The Commission functions as something of an executive cabinet for the EU. It comprises 28 members, one from each member state, and serves under the President, currently Portugal's José Manuel Durão Barroso. (The President is proposed by the EU Council, the smaller of the Union's legislative bodies, and together the proposed President and the Council appoint the other Commission members, whereupon the Commission as a whole is subject to an approval vote by the Parliament, the larger legislative body.)
Last month the Parliament rejected a provision of the Tobacco Products Directive that would have treated e-cigarettes as medical devices, and this was seen as a victory for those who favor a "harm reduction" approach to cigarette control. Regulation as a medicine is expected to entail expensive requirements that may drive smaller companies out of business and give the e-cig industry to the Big Tobacco companies, producers of combustible cigarettes, who have only recently gotten into the e-cig business. The other options for regulation include the treatment of e-cigs as a tobacco product, essentially imposing on them the same restrictions that are imposed on cigarettes, and treating them as an ordinary consumer product, imposing minimal restrictions.

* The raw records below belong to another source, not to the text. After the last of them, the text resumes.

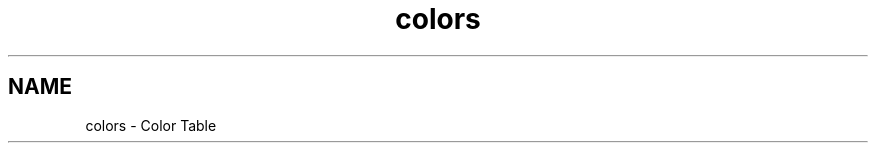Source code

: .TH "colors" 3 "Tue Jul 30 2013" "Version 1.02" "ezLCD Python Module" \" -*- nroff -*-
.ad l
.nh
.SH NAME
colors \- Color Table 
   
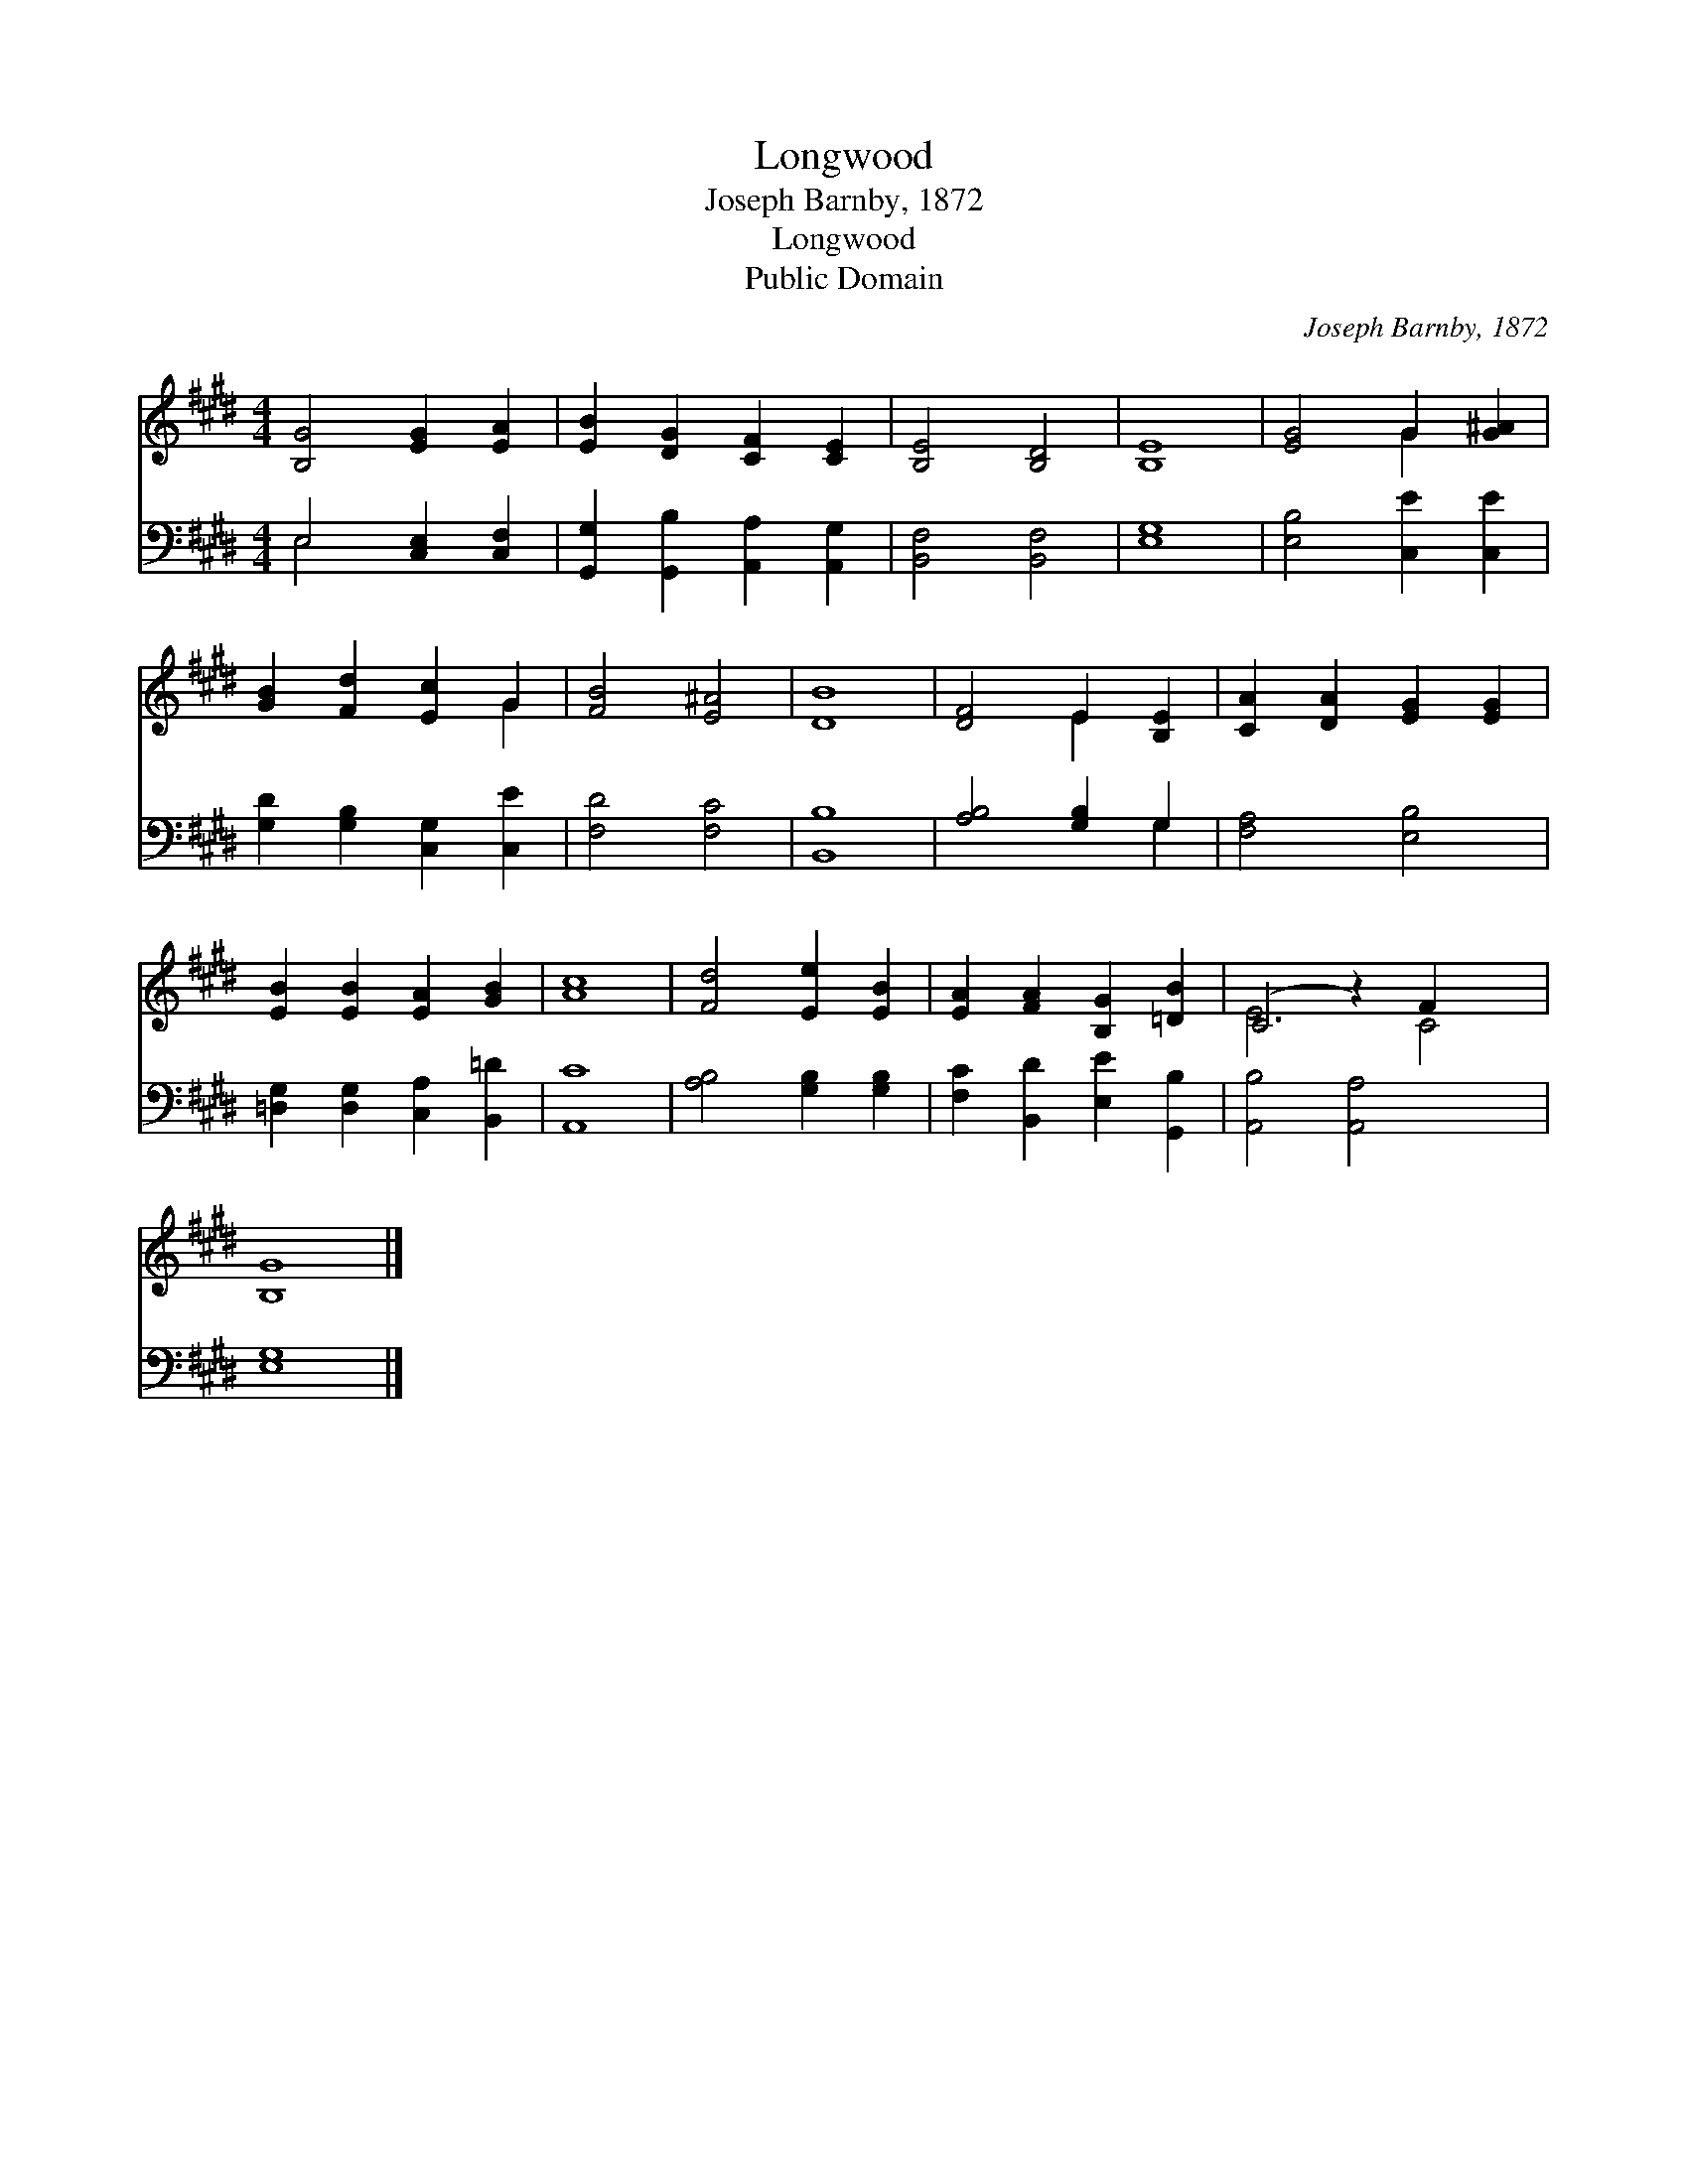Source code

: X:1
T:Longwood
T:Joseph Barnby, 1872
T:Longwood
T:Public Domain
C:Joseph Barnby, 1872
Z:Public Domain
%%score ( 1 2 ) ( 3 4 )
L:1/8
M:4/4
K:none
V:1 treble transpose=-1 
V:2 treble transpose=-1 
V:3 bass transpose=-1 
V:4 bass transpose=-1 
V:1
[K:E] [B,G]4 [EG]2 [EA]2 | [EB]2 [DG]2 [CF]2 [CE]2 | [B,E]4 [B,D]4 | [B,E]8 | [EG]4 G2 [G^A]2 | %5
 [GB]2 [Fd]2 [Ec]2 G2 | [FB]4 [E^A]4 | [DB]8 | [DF]4 E2 [B,E]2 | [CA]2 [DA]2 [EG]2 [EG]2 | %10
 [EB]2 [EB]2 [EA]2 [GB]2 | [Ac]8 | [Fd]4 [Ee]2 [EB]2 | [EA]2 [FA]2 [B,G]2 [=DB]2 | (C4 z2) F2 x2 | %15
 [B,G]8 |] %16
V:2
[K:E] x8 | x8 | x8 | x8 | x4 G2 x2 | x6 G2 | x8 | x8 | x4 E2 x2 | x8 | x8 | x8 | x8 | x8 | E6 C4 | %15
 x8 |] %16
V:3
[K:E] E,4 [C,E,]2 [C,F,]2 | [G,,G,]2 [G,,B,]2 [A,,A,]2 [A,,G,]2 | [B,,F,]4 [B,,F,]4 | [E,G,]8 | %4
 [E,B,]4 [C,E]2 [C,E]2 | [G,D]2 [G,B,]2 [C,G,]2 [C,E]2 | [F,D]4 [F,C]4 | [B,,B,]8 | %8
 [A,B,]4 [G,B,]2 G,2 | [F,A,]4 [E,B,]4 | [=D,G,]2 [D,G,]2 [C,A,]2 [B,,=D]2 | [A,,C]8 | %12
 [A,B,]4 [G,B,]2 [G,B,]2 | [F,C]2 [B,,D]2 [E,E]2 [G,,B,]2 | [A,,B,]4 [A,,A,]4 x2 | [E,G,]8 |] %16
V:4
[K:E] E,4 x4 | x8 | x8 | x8 | x8 | x8 | x8 | x8 | x6 G,2 | x8 | x8 | x8 | x8 | x8 | x10 | x8 |] %16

The Commission's proposed directive would combine features of the medical approach and the tobacco products approach, according to British health policy advocate Clive Bates, resulting in draconian restrictions that would make it substantially more difficult for ex-smokers, many of whom use e-cigs as a smoking-cessation device, to obtain the product. Bates says that the proposal would severely restrict advertising in print, on television, and the internet, would impose onerous labeling requirements, and severely restrict permissible nicotine levels and flavours, among other restrictions.
The new proposal will be taken up by the EU Council on December 10, and it will be subject to consideration by all three major legislative/executive bodies of the EU: the Council, the Commission, and the Parliament. It will also be subject to review by all 28 member states.
Bates recommends a variety of possible responses, people to contact, and so forth, in his piece "They just don't get it! - Commission proposal for the regulation of e-cigarettes", posted on the E-Cigarette Forum.